(Data items)
____________

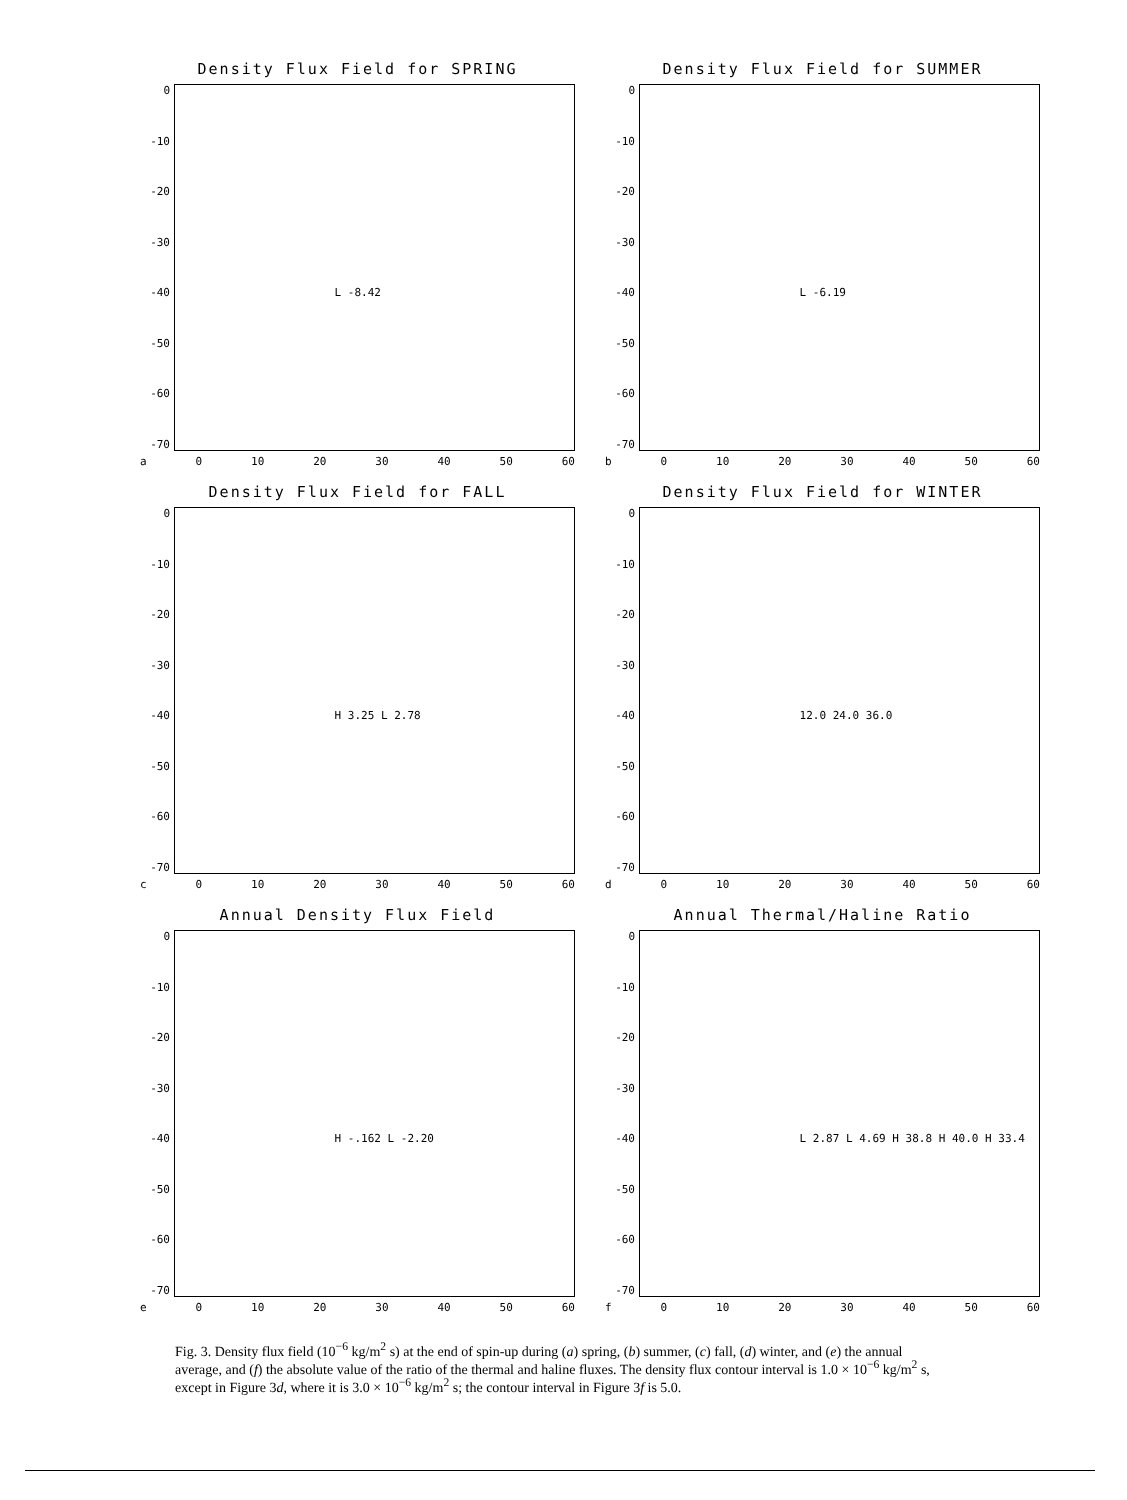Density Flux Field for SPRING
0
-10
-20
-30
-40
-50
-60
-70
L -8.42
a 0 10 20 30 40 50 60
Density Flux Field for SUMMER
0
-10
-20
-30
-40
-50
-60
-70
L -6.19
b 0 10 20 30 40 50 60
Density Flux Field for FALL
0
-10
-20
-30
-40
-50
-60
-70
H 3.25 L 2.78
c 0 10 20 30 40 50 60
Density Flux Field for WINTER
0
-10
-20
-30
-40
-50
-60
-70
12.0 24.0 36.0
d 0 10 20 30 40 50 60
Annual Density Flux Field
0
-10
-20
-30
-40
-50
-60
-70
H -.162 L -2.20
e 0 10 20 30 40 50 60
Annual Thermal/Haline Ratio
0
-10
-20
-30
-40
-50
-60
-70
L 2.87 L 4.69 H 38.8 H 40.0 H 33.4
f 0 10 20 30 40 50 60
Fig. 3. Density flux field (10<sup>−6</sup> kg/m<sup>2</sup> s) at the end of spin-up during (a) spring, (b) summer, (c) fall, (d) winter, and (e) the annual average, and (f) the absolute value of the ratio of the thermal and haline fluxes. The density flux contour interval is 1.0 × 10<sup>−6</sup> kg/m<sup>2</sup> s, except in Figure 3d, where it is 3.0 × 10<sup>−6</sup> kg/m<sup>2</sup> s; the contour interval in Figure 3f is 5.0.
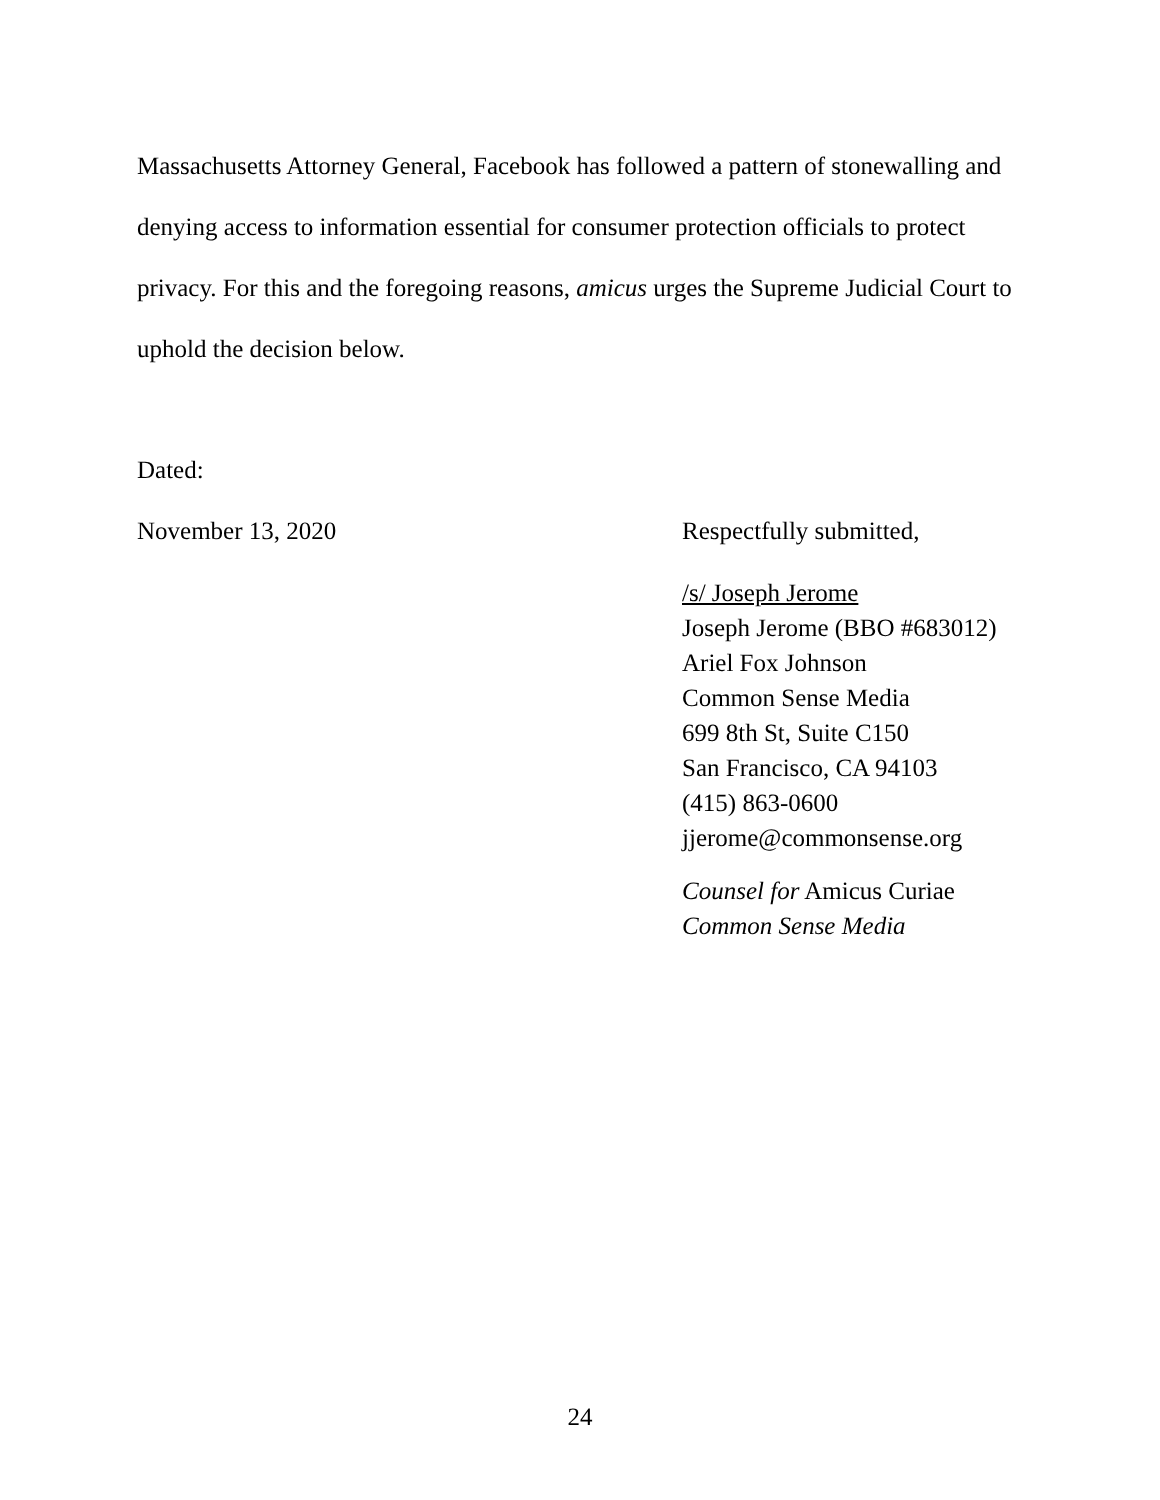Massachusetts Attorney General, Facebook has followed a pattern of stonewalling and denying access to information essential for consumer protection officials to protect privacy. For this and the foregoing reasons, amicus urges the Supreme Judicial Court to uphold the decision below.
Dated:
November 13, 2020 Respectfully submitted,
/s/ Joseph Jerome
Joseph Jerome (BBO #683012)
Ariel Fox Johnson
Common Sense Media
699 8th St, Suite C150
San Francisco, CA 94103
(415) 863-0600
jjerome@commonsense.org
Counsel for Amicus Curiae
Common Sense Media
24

____________

→ **EXERCISE BRIEF**:
Set down every entry word for word, but omit the pictures.

→ **YOUR RESPONSE**:
Density Flux Field for SPRING
0
-10
-20
-30
-40
-50
-60
-70
L -8.42
a 0 10 20 30 40 50 60
Density Flux Field for SUMMER
0
-10
-20
-30
-40
-50
-60
-70
L -6.19
b 0 10 20 30 40 50 60
Density Flux Field for FALL
0
-10
-20
-30
-40
-50
-60
-70
H 3.25 L 2.78
c 0 10 20 30 40 50 60
Density Flux Field for WINTER
0
-10
-20
-30
-40
-50
-60
-70
12.0 24.0 36.0
d 0 10 20 30 40 50 60
Annual Density Flux Field
0
-10
-20
-30
-40
-50
-60
-70
H -.162 L -2.20
e 0 10 20 30 40 50 60
Annual Thermal/Haline Ratio
0
-10
-20
-30
-40
-50
-60
-70
L 2.87 L 4.69 H 38.8 H 40.0 H 33.4
f 0 10 20 30 40 50 60
Fig. 3. Density flux field (10<sup>−6</sup> kg/m<sup>2</sup> s) at the end of spin-up during (a) spring, (b) summer, (c) fall, (d) winter, and (e) the annual average, and (f) the absolute value of the ratio of the thermal and haline fluxes. The density flux contour interval is 1.0 × 10<sup>−6</sup> kg/m<sup>2</sup> s, except in Figure 3d, where it is 3.0 × 10<sup>−6</sup> kg/m<sup>2</sup> s; the contour interval in Figure 3f is 5.0.
Massachusetts Attorney General, Facebook has followed a pattern of stonewalling and denying access to information essential for consumer protection officials to protect privacy. For this and the foregoing reasons, amicus urges the Supreme Judicial Court to uphold the decision below.
Dated:
November 13, 2020 Respectfully submitted,
/s/ Joseph Jerome
Joseph Jerome (BBO #683012)
Ariel Fox Johnson
Common Sense Media
699 8th St, Suite C150
San Francisco, CA 94103
(415) 863-0600
jjerome@commonsense.org
Counsel for Amicus Curiae
Common Sense Media
24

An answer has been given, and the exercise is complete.